Arnazzi v. Quad/Graphics, Inc.

MAYNARD, Justice,

dissenting:

I dissent in this case because there was no evidence presented that would permit a reasonable jury to conclude that the employer’s failure to comply with the OSHA forklift training regulation was a proximate cause of the appellant’s work place injury. The majority’s decision presents yet another example of how this Court will strain to reach a favorable outcome for plaintiffs in deliberate intention actions. The end result is that these plaintiffs get a double recovery — workers’ compensation benefits and civil damages.

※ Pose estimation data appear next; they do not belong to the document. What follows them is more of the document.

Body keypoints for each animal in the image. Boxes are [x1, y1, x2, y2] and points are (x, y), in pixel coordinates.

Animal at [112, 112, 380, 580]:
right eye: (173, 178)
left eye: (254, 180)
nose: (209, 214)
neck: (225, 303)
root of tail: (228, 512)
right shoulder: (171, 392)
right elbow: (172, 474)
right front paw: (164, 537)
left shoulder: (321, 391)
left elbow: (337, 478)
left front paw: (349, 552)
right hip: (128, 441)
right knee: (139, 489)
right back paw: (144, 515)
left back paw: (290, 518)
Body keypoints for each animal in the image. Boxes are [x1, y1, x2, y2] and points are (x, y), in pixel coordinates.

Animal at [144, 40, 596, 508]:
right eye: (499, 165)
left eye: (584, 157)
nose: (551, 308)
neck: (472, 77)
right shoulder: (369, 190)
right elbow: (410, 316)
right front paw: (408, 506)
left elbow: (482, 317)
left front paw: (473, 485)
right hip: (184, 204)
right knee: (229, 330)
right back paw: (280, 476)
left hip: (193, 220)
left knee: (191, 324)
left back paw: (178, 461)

In Mayles v. Shoney’s Inc., 185 W.Va. 88, 92, 405 S.E.2d 15, 19 (1990), this Court recognized that the Legislature amended the deliberate intention statute, W.Va.Code § 23-4-2, in an attempt to “make it more difficult for an employer to lose the immunity provided to him by the Workers’ Compensation Act.” However, beginning with Mayles, this Court has ignored the Legislature’s intent by consistently weakening the five-part test of W.Va.Code § 23-4-2(d)(2)(ii) and making it easier for creative plaintiffs to defeat the immunity the Legislature intended to afford employers who participate in the Workers’ Compensation system. In this case, the majority has done so by lowering the standard for proving proximate causation as set forth in W.Va.Code § 23-4-2(d)(2)(ii)(E).

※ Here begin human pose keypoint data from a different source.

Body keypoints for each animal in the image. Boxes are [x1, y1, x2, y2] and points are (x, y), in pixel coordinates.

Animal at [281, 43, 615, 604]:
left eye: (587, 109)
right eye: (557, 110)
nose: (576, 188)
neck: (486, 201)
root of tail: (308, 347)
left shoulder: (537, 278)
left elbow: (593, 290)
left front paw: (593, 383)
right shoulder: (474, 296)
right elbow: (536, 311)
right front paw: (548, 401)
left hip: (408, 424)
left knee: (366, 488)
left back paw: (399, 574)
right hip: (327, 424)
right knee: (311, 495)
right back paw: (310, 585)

Contrary to the majority, I do not believe that the fact that the employer failed to comply with the OSHA forklift training regulation and the fact that the appellant was injured while operating a forklift automatically created a triable issue concerning proximate causation. The appellant had the burden of presenting credible evidence that his injuries were proximately caused by his employer’s failure to offer such training. However, the appellant was only able to speculate that the warnings which might have been included in such training may have prevented him from being injured. Such speculation is certainly not proof of proximate causation. As this Court explained in Tolley v. ACF Industries, Inc., 212 W.Va. 548, 558, 575 S.E.2d 158, 168 (2002), “the law is clear that a mere possibility of causation is not sufficient to allow a reasonable juror to find causation.”

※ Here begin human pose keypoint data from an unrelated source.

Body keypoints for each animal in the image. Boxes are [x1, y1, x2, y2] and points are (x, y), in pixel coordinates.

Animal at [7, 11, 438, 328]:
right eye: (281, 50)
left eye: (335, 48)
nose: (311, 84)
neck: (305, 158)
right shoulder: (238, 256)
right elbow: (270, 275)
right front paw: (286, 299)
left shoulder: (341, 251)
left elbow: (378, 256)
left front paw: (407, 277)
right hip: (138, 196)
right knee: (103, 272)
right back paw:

The majority seizes upon an incident report prepared by an employee of the employer which indicated that the appellant might have had his foot outside of the forklift cab when the accident occurred and finds that this evidence permits the conclusion that the accident arose as a result of conduct that the omitted training sought to reduce or avert. To me, not sticking one’s foot outside of a moving vehicle is a matter of common sense. It should not be necessary for an employer to tell a forklift driver that his foot might be crushed if he places it outside of the cab of his forklift while he is driving down narrow aisles. Some things are simply so obvious that no instruction should be necessary. To hold this employer liable in this deliberate intention ease for failing to train the appellant to use basic common sense is patently unfair and unjust. Obviously, the West Virginia disability machine is still well-oiled and running smoothly. Accordingly, I respectfully dissent.

I am authorized to state that Justice Benjamin joins in this dissent.